Thanks a lot for this article, Neel! As a recent Bachelor’s graduate embarking on this journey into AI Safety research on my own, this is very timely, especially by sharing steps, mindsets, and resources to keep in mind.
My core question revolves around “Stage 0”, even before starting to learn the basics. How much time would you recommend dedicating to exploring and deciding on a specific research agenda (like mechanistic interpretability vs others) before diving into learning the basics required for research in that sub-field?
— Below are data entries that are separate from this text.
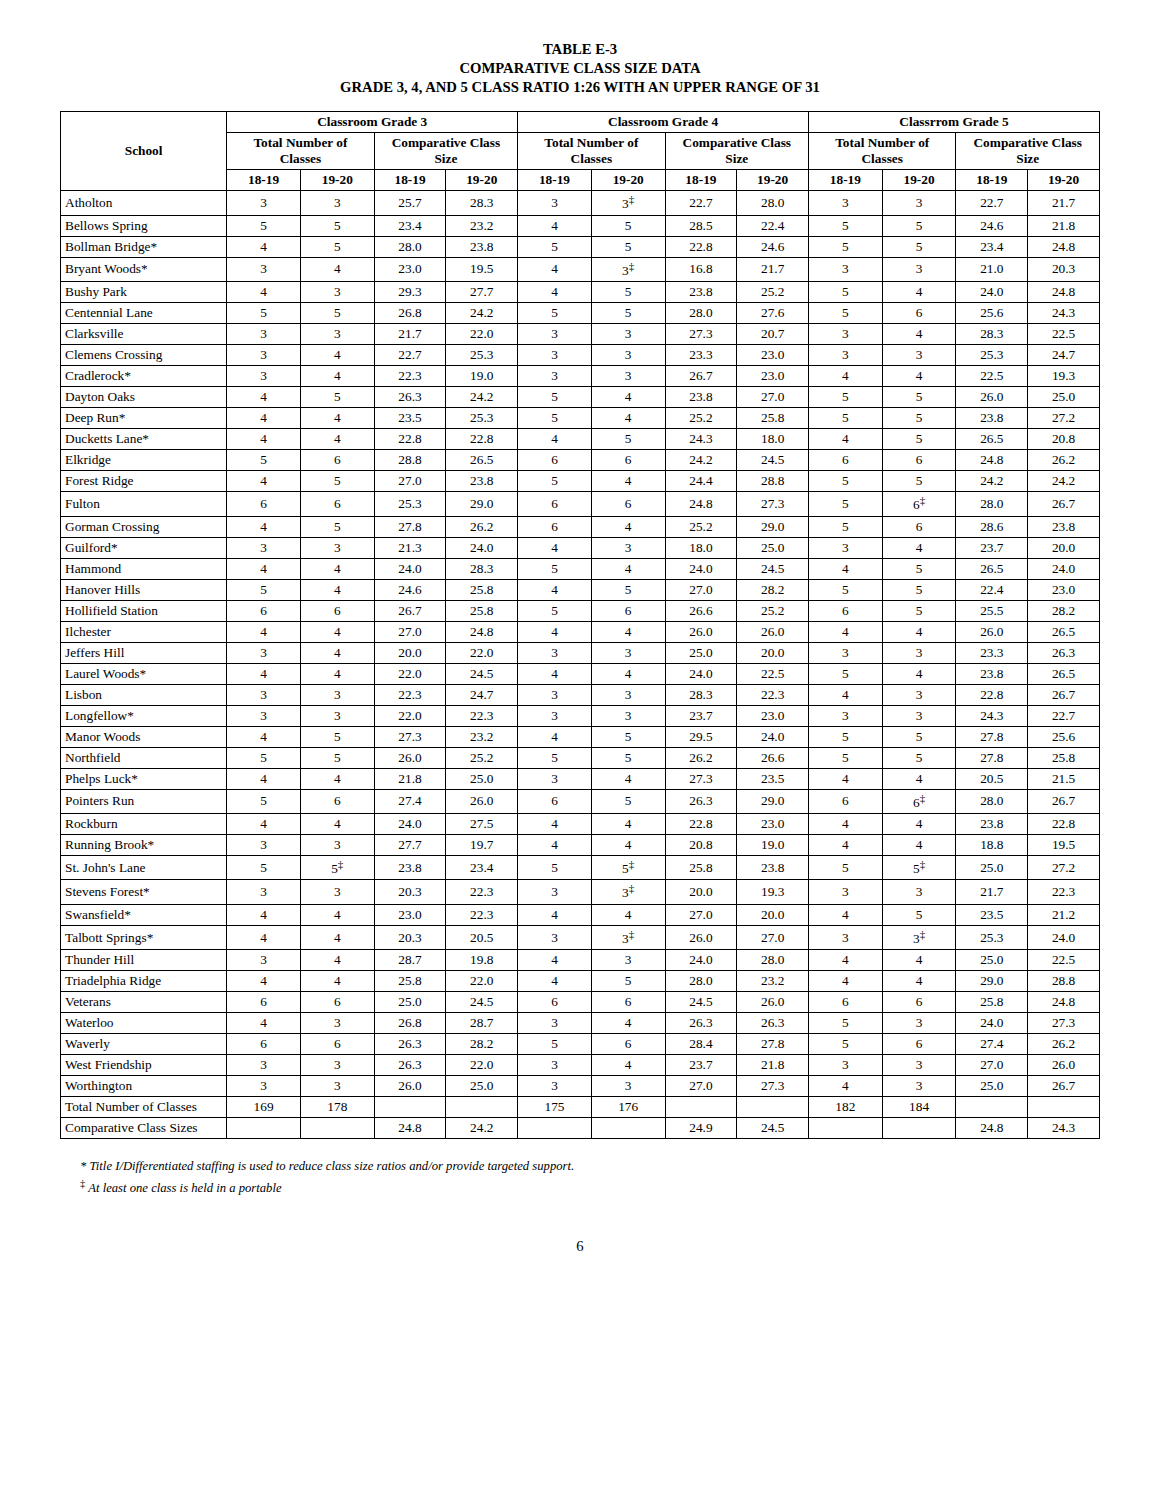TABLE E-3
COMPARATIVE CLASS SIZE DATA
GRADE 3, 4, AND 5 CLASS RATIO 1:26 WITH AN UPPER RANGE OF 31
| School | Classroom Grade 3 | Classroom Grade 4 | Classrrom Grade 5 |
| --- | --- | --- | --- |
| Total Number of Classes | Comparative Class Size | Total Number of Classes | Comparative Class Size | Total Number of Classes | Comparative Class Size |
| 18-19 | 19-20 | 18-19 | 19-20 | 18-19 | 19-20 | 18-19 | 19-20 | 18-19 | 19-20 | 18-19 | 19-20 |
| Atholton | 3 | 3 | 25.7 | 28.3 | 3 | 3 ‡ | 22.7 | 28.0 | 3 | 3 | 22.7 | 21.7 |
| Bellows Spring | 5 | 5 | 23.4 | 23.2 | 4 | 5 | 28.5 | 22.4 | 5 | 5 | 24.6 | 21.8 |
| Bollman Bridge* | 4 | 5 | 28.0 | 23.8 | 5 | 5 | 22.8 | 24.6 | 5 | 5 | 23.4 | 24.8 |
| Bryant Woods* | 3 | 4 | 23.0 | 19.5 | 4 | 3 ‡ | 16.8 | 21.7 | 3 | 3 | 21.0 | 20.3 |
| Bushy Park | 4 | 3 | 29.3 | 27.7 | 4 | 5 | 23.8 | 25.2 | 5 | 4 | 24.0 | 24.8 |
| Centennial Lane | 5 | 5 | 26.8 | 24.2 | 5 | 5 | 28.0 | 27.6 | 5 | 6 | 25.6 | 24.3 |
| Clarksville | 3 | 3 | 21.7 | 22.0 | 3 | 3 | 27.3 | 20.7 | 3 | 4 | 28.3 | 22.5 |
| Clemens Crossing | 3 | 4 | 22.7 | 25.3 | 3 | 3 | 23.3 | 23.0 | 3 | 3 | 25.3 | 24.7 |
| Cradlerock* | 3 | 4 | 22.3 | 19.0 | 3 | 3 | 26.7 | 23.0 | 4 | 4 | 22.5 | 19.3 |
| Dayton Oaks | 4 | 5 | 26.3 | 24.2 | 5 | 4 | 23.8 | 27.0 | 5 | 5 | 26.0 | 25.0 |
| Deep Run* | 4 | 4 | 23.5 | 25.3 | 5 | 4 | 25.2 | 25.8 | 5 | 5 | 23.8 | 27.2 |
| Ducketts Lane* | 4 | 4 | 22.8 | 22.8 | 4 | 5 | 24.3 | 18.0 | 4 | 5 | 26.5 | 20.8 |
| Elkridge | 5 | 6 | 28.8 | 26.5 | 6 | 6 | 24.2 | 24.5 | 6 | 6 | 24.8 | 26.2 |
| Forest Ridge | 4 | 5 | 27.0 | 23.8 | 5 | 4 | 24.4 | 28.8 | 5 | 5 | 24.2 | 24.2 |
| Fulton | 6 | 6 | 25.3 | 29.0 | 6 | 6 | 24.8 | 27.3 | 5 | 6 ‡ | 28.0 | 26.7 |
| Gorman Crossing | 4 | 5 | 27.8 | 26.2 | 6 | 4 | 25.2 | 29.0 | 5 | 6 | 28.6 | 23.8 |
| Guilford* | 3 | 3 | 21.3 | 24.0 | 4 | 3 | 18.0 | 25.0 | 3 | 4 | 23.7 | 20.0 |
| Hammond | 4 | 4 | 24.0 | 28.3 | 5 | 4 | 24.0 | 24.5 | 4 | 5 | 26.5 | 24.0 |
| Hanover Hills | 5 | 4 | 24.6 | 25.8 | 4 | 5 | 27.0 | 28.2 | 5 | 5 | 22.4 | 23.0 |
| Hollifield Station | 6 | 6 | 26.7 | 25.8 | 5 | 6 | 26.6 | 25.2 | 6 | 5 | 25.5 | 28.2 |
| Ilchester | 4 | 4 | 27.0 | 24.8 | 4 | 4 | 26.0 | 26.0 | 4 | 4 | 26.0 | 26.5 |
| Jeffers Hill | 3 | 4 | 20.0 | 22.0 | 3 | 3 | 25.0 | 20.0 | 3 | 3 | 23.3 | 26.3 |
| Laurel Woods* | 4 | 4 | 22.0 | 24.5 | 4 | 4 | 24.0 | 22.5 | 5 | 4 | 23.8 | 26.5 |
| Lisbon | 3 | 3 | 22.3 | 24.7 | 3 | 3 | 28.3 | 22.3 | 4 | 3 | 22.8 | 26.7 |
| Longfellow* | 3 | 3 | 22.0 | 22.3 | 3 | 3 | 23.7 | 23.0 | 3 | 3 | 24.3 | 22.7 |
| Manor Woods | 4 | 5 | 27.3 | 23.2 | 4 | 5 | 29.5 | 24.0 | 5 | 5 | 27.8 | 25.6 |
| Northfield | 5 | 5 | 26.0 | 25.2 | 5 | 5 | 26.2 | 26.6 | 5 | 5 | 27.8 | 25.8 |
| Phelps Luck* | 4 | 4 | 21.8 | 25.0 | 3 | 4 | 27.3 | 23.5 | 4 | 4 | 20.5 | 21.5 |
| Pointers Run | 5 | 6 | 27.4 | 26.0 | 6 | 5 | 26.3 | 29.0 | 6 | 6 ‡ | 28.0 | 26.7 |
| Rockburn | 4 | 4 | 24.0 | 27.5 | 4 | 4 | 22.8 | 23.0 | 4 | 4 | 23.8 | 22.8 |
| Running Brook* | 3 | 3 | 27.7 | 19.7 | 4 | 4 | 20.8 | 19.0 | 4 | 4 | 18.8 | 19.5 |
| St. John's Lane | 5 | 5 ‡ | 23.8 | 23.4 | 5 | 5 ‡ | 25.8 | 23.8 | 5 | 5 ‡ | 25.0 | 27.2 |
| Stevens Forest* | 3 | 3 | 20.3 | 22.3 | 3 | 3 ‡ | 20.0 | 19.3 | 3 | 3 | 21.7 | 22.3 |
| Swansfield* | 4 | 4 | 23.0 | 22.3 | 4 | 4 | 27.0 | 20.0 | 4 | 5 | 23.5 | 21.2 |
| Talbott Springs* | 4 | 4 | 20.3 | 20.5 | 3 | 3 ‡ | 26.0 | 27.0 | 3 | 3 ‡ | 25.3 | 24.0 |
| Thunder Hill | 3 | 4 | 28.7 | 19.8 | 4 | 3 | 24.0 | 28.0 | 4 | 4 | 25.0 | 22.5 |
| Triadelphia Ridge | 4 | 4 | 25.8 | 22.0 | 4 | 5 | 28.0 | 23.2 | 4 | 4 | 29.0 | 28.8 |
| Veterans | 6 | 6 | 25.0 | 24.5 | 6 | 6 | 24.5 | 26.0 | 6 | 6 | 25.8 | 24.8 |
| Waterloo | 4 | 3 | 26.8 | 28.7 | 3 | 4 | 26.3 | 26.3 | 5 | 3 | 24.0 | 27.3 |
| Waverly | 6 | 6 | 26.3 | 28.2 | 5 | 6 | 28.4 | 27.8 | 5 | 6 | 27.4 | 26.2 |
| West Friendship | 3 | 3 | 26.3 | 22.0 | 3 | 4 | 23.7 | 21.8 | 3 | 3 | 27.0 | 26.0 |
| Worthington | 3 | 3 | 26.0 | 25.0 | 3 | 3 | 27.0 | 27.3 | 4 | 3 | 25.0 | 26.7 |
| Total Number of Classes | 169 | 178 | | | 175 | 176 | | | 182 | 184 | | |
| Comparative Class Sizes | | | 24.8 | 24.2 | | | 24.9 | 24.5 | | | 24.8 | 24.3 |
* Title I/Differentiated staffing is used to reduce class size ratios and/or provide targeted support.
‡ At least one class is held in a portable
6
Because my concern is that the learning paths and all that follows is very dependent on the chosen agenda, and committing to a direction inevitably involves a significant time investment. Therefore, for someone dedicating themselves full-time to AI Safety research from day 1, should this initial agenda exploration and prioritisation be in the order of hours, days, or weeks?
(Assuming a foundational understanding of the alignment problem, e.g., from the BlueDot course and other key resources.)
This resonates. I do have the tendency to read and think too much about whether this is the right thing to do (e.g., I keep following links and find an article that says “you should do this instead”, then I think “hmm maybe I should”, until I find the next advice that convinces me otherwise). And in the end, of course, I get much less done (and learn much less) than I would have if I had just tried something out.
Thanks for suggesting this shift in perspective towards action.